Breaking Down Some Known Errors

When you enter the command “show interfaces GigabitEthernet0/0” on a Cisco router or switch, the system displays a comprehensive report about the physical and logical status of that specific interface. This command is one of the most essential tools used by network engineers to diagnose interface health, detect cabling or hardware faults, and analyse traffic flow issues across the link. The output you have shown indicates that the interface is administratively down, which means that it has been intentionally disabled by configuration rather than by hardware failure or network disconnection.

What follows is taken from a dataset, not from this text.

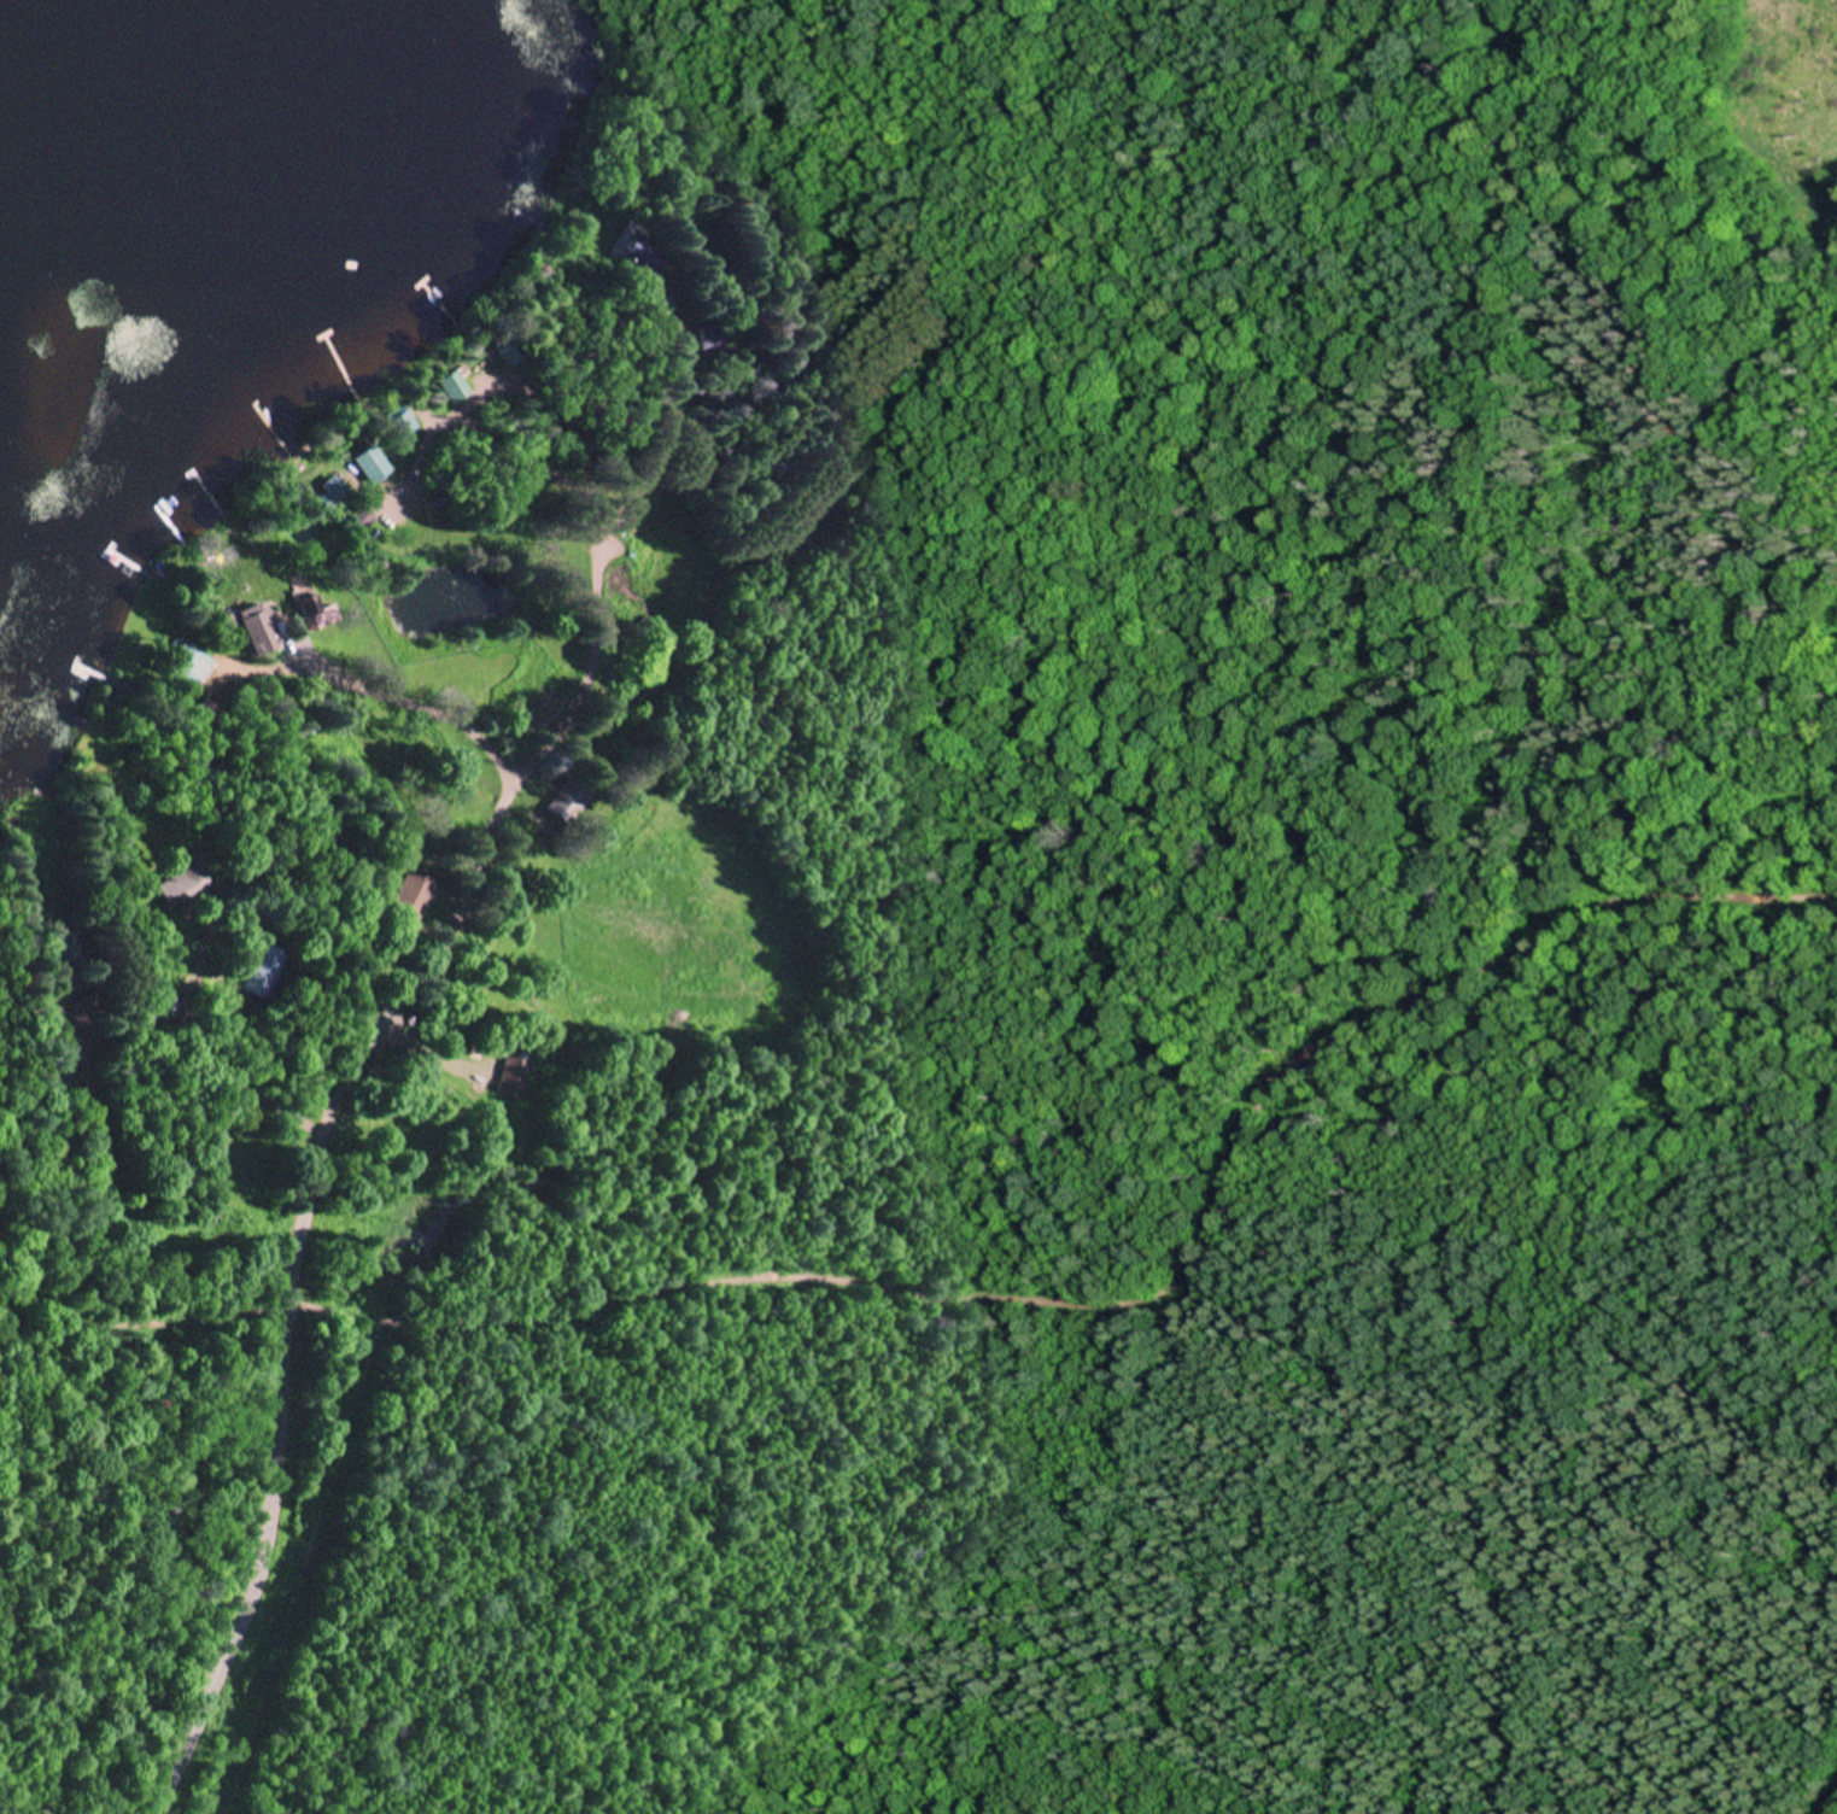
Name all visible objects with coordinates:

Now when investigating these errors on the Cisco operating system, we us the “show interfaces” command. From the above screenshot, we can see the line that reads “GigabitEthernet0/0 is administratively down, line protocol is down” tells two different but related stories. “Administratively down” means that the interface was manually shut down by an administrator, typically using the shutdown command under interface configuration mode. Until it is re-enabled with the no shutdown command, the interface will remain inactive regardless of whether a cable is attached or not.

The phrase “line protocol is down” simply reflects that the data-link layer (Layer 2) is also inactive because there is no physical or logical carrier signal while the interface is administratively disabled. If this message instead read “up, line protocol is down,” it would usually indicate a Layer 1 or Layer 2 problem such as a faulty cable, mismatched duplex settings, or an incompatible speed configuration between devices.

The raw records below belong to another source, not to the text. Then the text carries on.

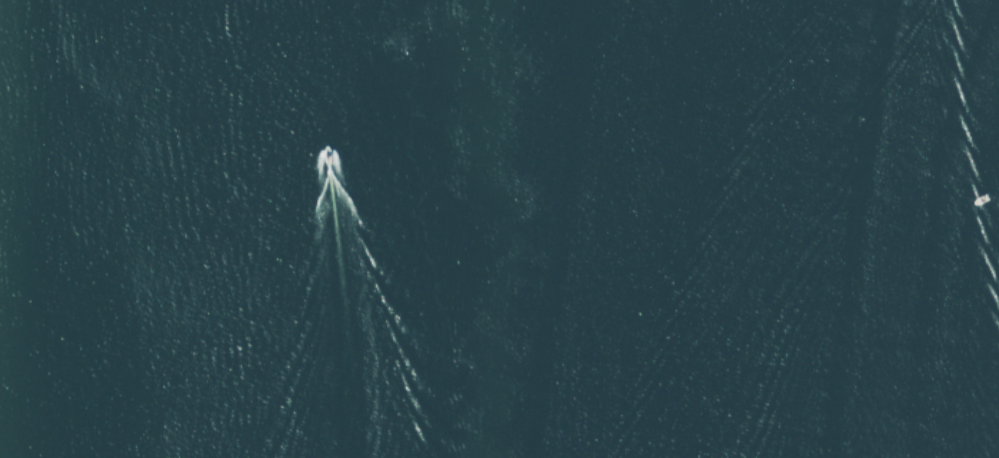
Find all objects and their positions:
river: (528, 229)

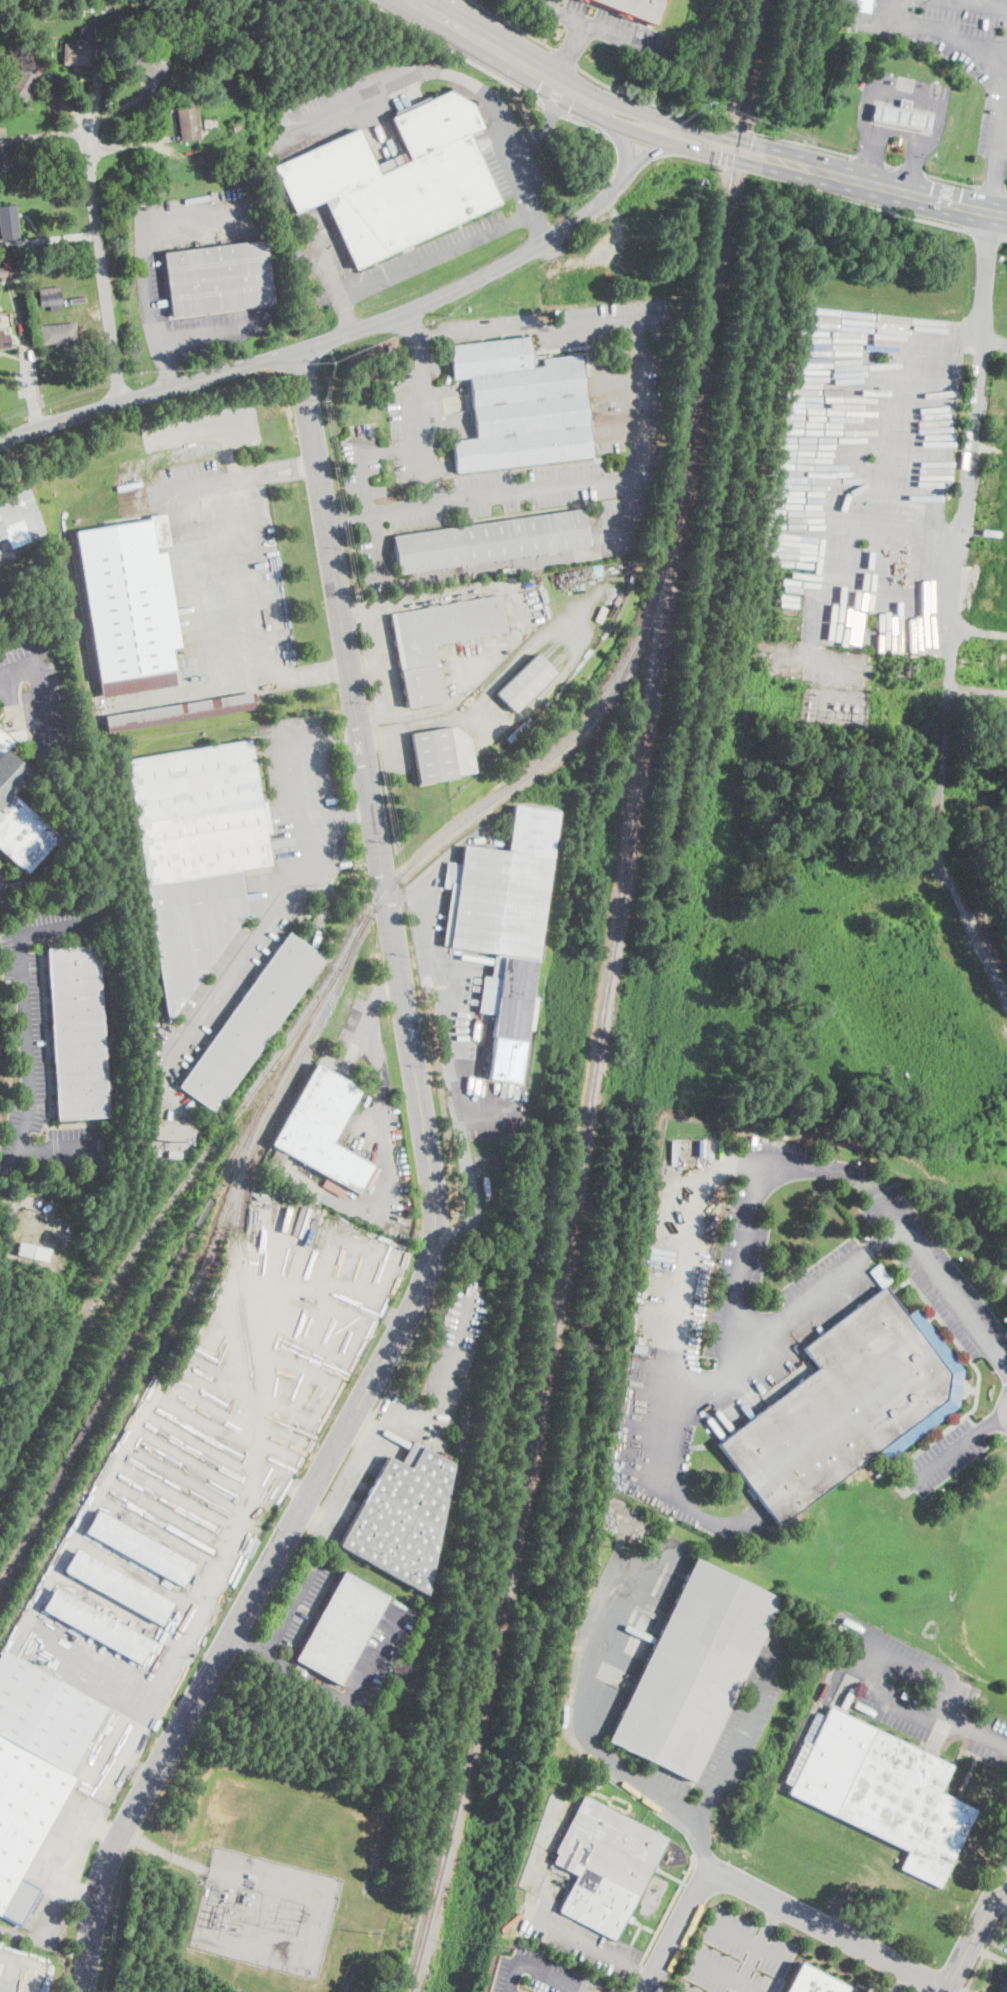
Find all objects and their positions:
road: (978, 3)
building: (857, 5)
building: (86, 6)
building: (635, 8)
road: (891, 9)
road: (511, 24)
parking lot: (608, 25)
road: (602, 28)
road: (939, 31)
road: (549, 32)
road: (481, 40)
building: (80, 47)
parking lot: (955, 47)
road: (450, 50)
road: (570, 52)
road: (567, 58)
building: (870, 61)
building: (150, 65)
building: (25, 80)
road: (559, 84)
parking lot: (908, 92)
road: (95, 93)
road: (908, 93)
road: (579, 95)
road: (68, 100)
parking lot: (359, 105)
road: (121, 108)
road: (551, 108)
road: (596, 109)
building: (902, 116)
road: (660, 118)
building: (187, 120)
road: (714, 121)
road: (542, 123)
road: (586, 126)
building: (235, 127)
road: (1002, 128)
road: (900, 130)
road: (42, 133)
road: (648, 136)
road: (286, 138)
road: (622, 139)
road: (131, 143)
road: (661, 151)
road: (712, 152)
road: (871, 152)
building: (5, 157)
road: (914, 158)
road: (870, 161)
road: (891, 166)
road: (911, 171)
building: (395, 180)
road: (952, 181)
road: (864, 182)
road: (995, 184)
road: (992, 190)
road: (1006, 193)
parking lot: (521, 200)
road: (893, 212)
building: (9, 222)
road: (540, 225)
road: (490, 232)
road: (985, 232)
road: (1006, 236)
road: (48, 238)
road: (101, 266)
building: (10, 267)
parking lot: (150, 277)
building: (217, 278)
road: (145, 284)
building: (553, 294)
building: (50, 296)
road: (87, 310)
road: (539, 326)
road: (11, 332)
building: (58, 333)
road: (330, 338)
road: (994, 339)
building: (4, 340)
road: (25, 354)
road: (166, 366)
road: (617, 380)
road: (425, 406)
building: (521, 406)
road: (620, 430)
road: (892, 434)
parking lot: (419, 442)
road: (395, 448)
parking lot: (868, 467)
road: (285, 469)
road: (364, 481)
road: (502, 494)
building: (19, 517)
road: (347, 518)
building: (490, 541)
road: (188, 551)
parking lot: (3, 552)
road: (583, 554)
parking lot: (224, 567)
road: (446, 593)
building: (130, 605)
road: (356, 608)
road: (956, 614)
road: (981, 632)
building: (439, 640)
road: (581, 640)
parking lot: (380, 658)
road: (378, 661)
road: (474, 677)
building: (525, 682)
road: (228, 688)
road: (40, 690)
parking lot: (37, 696)
power substation: (836, 704)
building: (181, 711)
road: (372, 719)
road: (409, 730)
building: (516, 732)
road: (344, 735)
road: (312, 740)
parking lot: (395, 749)
road: (397, 751)
building: (441, 754)
railway: (574, 799)
building: (19, 812)
road: (341, 817)
building: (196, 852)
road: (1, 882)
parking lot: (3, 885)
parking lot: (261, 894)
road: (326, 896)
road: (403, 898)
building: (504, 923)
railway: (362, 929)
railway: (129, 935)
road: (260, 937)
road: (385, 986)
railway: (606, 1000)
road: (436, 1002)
parking lot: (458, 1016)
building: (250, 1022)
building: (78, 1031)
parking lot: (42, 1037)
road: (26, 1041)
road: (524, 1076)
building: (319, 1128)
parking lot: (370, 1132)
railway: (543, 1154)
building: (174, 1155)
road: (11, 1160)
railway: (135, 1163)
road: (780, 1164)
road: (387, 1165)
railway: (194, 1171)
road: (470, 1187)
road: (435, 1208)
road: (354, 1222)
parking lot: (748, 1228)
building: (34, 1252)
road: (323, 1259)
road: (344, 1262)
road: (742, 1265)
road: (268, 1269)
road: (364, 1270)
parking lot: (938, 1273)
road: (382, 1277)
road: (393, 1283)
parking lot: (825, 1288)
road: (279, 1290)
railway: (194, 1292)
road: (336, 1302)
road: (290, 1313)
road: (224, 1335)
road: (251, 1339)
road: (309, 1339)
building: (640, 1339)
railway: (513, 1345)
road: (759, 1345)
parking lot: (456, 1347)
railway: (132, 1350)
road: (455, 1352)
road: (221, 1354)
road: (312, 1365)
road: (1004, 1366)
road: (244, 1370)
road: (218, 1371)
road: (306, 1378)
road: (217, 1390)
road: (298, 1395)
building: (847, 1405)
road: (215, 1406)
road: (409, 1411)
road: (292, 1413)
road: (993, 1422)
road: (204, 1425)
road: (363, 1426)
road: (285, 1431)
railway: (74, 1445)
road: (201, 1445)
road: (281, 1451)
road: (944, 1456)
parking lot: (942, 1457)
building: (301, 1461)
road: (356, 1464)
road: (196, 1465)
parking lot: (654, 1466)
road: (188, 1480)
road: (297, 1487)
road: (274, 1490)
road: (179, 1496)
road: (693, 1506)
road: (169, 1514)
building: (403, 1516)
road: (312, 1518)
road: (85, 1519)
road: (160, 1531)
building: (139, 1548)
road: (139, 1571)
building: (118, 1586)
road: (98, 1599)
parking lot: (301, 1602)
road: (291, 1609)
building: (340, 1624)
building: (97, 1625)
road: (372, 1654)
road: (175, 1657)
parking lot: (377, 1657)
parking lot: (608, 1659)
road: (288, 1667)
building: (693, 1670)
road: (96, 1673)
parking lot: (919, 1692)
road: (930, 1720)
road: (971, 1725)
building: (34, 1767)
road: (643, 1784)
building: (883, 1790)
road: (106, 1828)
road: (700, 1849)
road: (169, 1854)
building: (605, 1865)
parking lot: (62, 1869)
road: (53, 1894)
road: (770, 1901)
road: (999, 1904)
road: (538, 1911)
power substation: (265, 1912)
parking lot: (572, 1931)
road: (975, 1931)
road: (750, 1940)
road: (991, 1940)
road: (758, 1949)
road: (987, 1953)
parking lot: (738, 1957)
road: (15, 1961)
road: (535, 1970)
parking lot: (536, 1973)
road: (997, 1975)
road: (724, 1976)
road: (643, 1977)
road: (27, 1978)
building: (813, 1981)
road: (899, 1981)
road: (13, 1982)
building: (1004, 1986)
road: (653, 1989)
road: (954, 1989)
parking lot: (869, 1991)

The hardware and bandwidth section provides additional identification information such as “Hardware is iGbE, address is 5254.000f.2236” and “BW 1000000 Kbit/sec.” These lines confirm the hardware type and the default configured bandwidth. Although these do not directly indicate errors, they are helpful in verifying that the correct interface type and speed are being used. For instance, a mismatch in bandwidth expectation could contribute to queueing or throughput problems.

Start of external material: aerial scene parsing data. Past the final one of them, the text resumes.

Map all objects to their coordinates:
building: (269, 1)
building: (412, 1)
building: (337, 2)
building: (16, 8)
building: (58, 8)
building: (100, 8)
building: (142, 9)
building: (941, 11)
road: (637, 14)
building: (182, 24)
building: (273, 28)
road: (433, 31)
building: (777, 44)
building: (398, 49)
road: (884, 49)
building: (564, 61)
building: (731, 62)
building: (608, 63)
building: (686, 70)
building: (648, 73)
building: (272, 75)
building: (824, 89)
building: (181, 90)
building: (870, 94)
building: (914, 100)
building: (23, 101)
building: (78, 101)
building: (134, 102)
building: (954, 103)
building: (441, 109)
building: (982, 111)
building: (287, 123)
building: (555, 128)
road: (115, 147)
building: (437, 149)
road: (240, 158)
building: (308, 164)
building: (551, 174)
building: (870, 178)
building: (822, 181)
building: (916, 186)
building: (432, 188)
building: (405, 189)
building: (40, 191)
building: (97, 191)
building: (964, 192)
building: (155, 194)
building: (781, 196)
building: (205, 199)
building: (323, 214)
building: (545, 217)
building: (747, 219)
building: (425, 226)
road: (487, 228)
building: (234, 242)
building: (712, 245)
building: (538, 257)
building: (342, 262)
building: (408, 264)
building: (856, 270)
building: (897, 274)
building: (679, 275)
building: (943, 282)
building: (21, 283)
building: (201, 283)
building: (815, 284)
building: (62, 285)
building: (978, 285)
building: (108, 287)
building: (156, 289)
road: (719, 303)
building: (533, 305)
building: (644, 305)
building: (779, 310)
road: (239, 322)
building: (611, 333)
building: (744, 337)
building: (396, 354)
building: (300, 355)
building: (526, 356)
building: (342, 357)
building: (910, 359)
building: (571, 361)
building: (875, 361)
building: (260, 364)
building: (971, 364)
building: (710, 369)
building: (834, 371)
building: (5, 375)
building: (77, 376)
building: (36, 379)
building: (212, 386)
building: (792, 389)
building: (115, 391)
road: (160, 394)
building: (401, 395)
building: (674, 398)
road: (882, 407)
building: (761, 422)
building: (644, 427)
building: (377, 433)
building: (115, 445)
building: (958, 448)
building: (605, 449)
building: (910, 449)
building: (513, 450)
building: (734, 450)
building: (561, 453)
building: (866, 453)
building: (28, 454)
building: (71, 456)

Further down the output, a large portion of the command output focuses on input and output statistics, which are critical for detecting physical-layer and data-link-layer errors. The following table summarizes the most important counters you will find in this section and how each one helps identify specific issues.

In our lab, all these counters are set to zero, which indicates that no physical-layer errors, collisions, or packet drops have been recorded. This is because this is a lab setting and in real life enterprise environment, these will be populated. When troubleshooting a live or active link, non-zero values in these fields are the first indicators of a problem. For example, a steadily increasing CRC counter often signals a damaged cable or connector, while late collisions point to a duplex mismatch between connected devices.

Next, the input and output queue information provides insight into internal packet processing. The line “Input queue: 0/75/0/0 (size/max/drops/flushes)” means that the input queue currently holds zero packets, can hold up to 75, and has dropped or flushed none. Likewise, “Output queue: 0/40” indicates that no packets are waiting to be transmitted and none have been discarded. If these values were rising or showing packet drops, it would suggest that the router’s processor or the interface queue is overloaded, potentially due to congestion or misconfigured quality-of-service policies.

The throughput statistics portion of the report, shown as “5 minute input rate 0 bits/sec, 0 packets/sec” and “5 minute output rate 0 bits/sec, 0 packets/sec,” displays the average data rate over the last five minutes. In this case, both are zero because the interface is shut down and not passing traffic. Under normal operating conditions, these numbers help identify unusual traffic patterns or confirm whether an interface is actively carrying data.

Finally, the collection of counters at the bottom, such as “watchdog,” “underruns,” “babbles,” and “output buffer failures”—are mostly low-level hardware indicators. Non-zero values here can point to deeper hardware or driver issues within the network interface card.

The command “show interfaces” or “show interfaces <interface_name>” is used to determine whether an interface is physically operational, administratively active, and free from transmission or reception errors.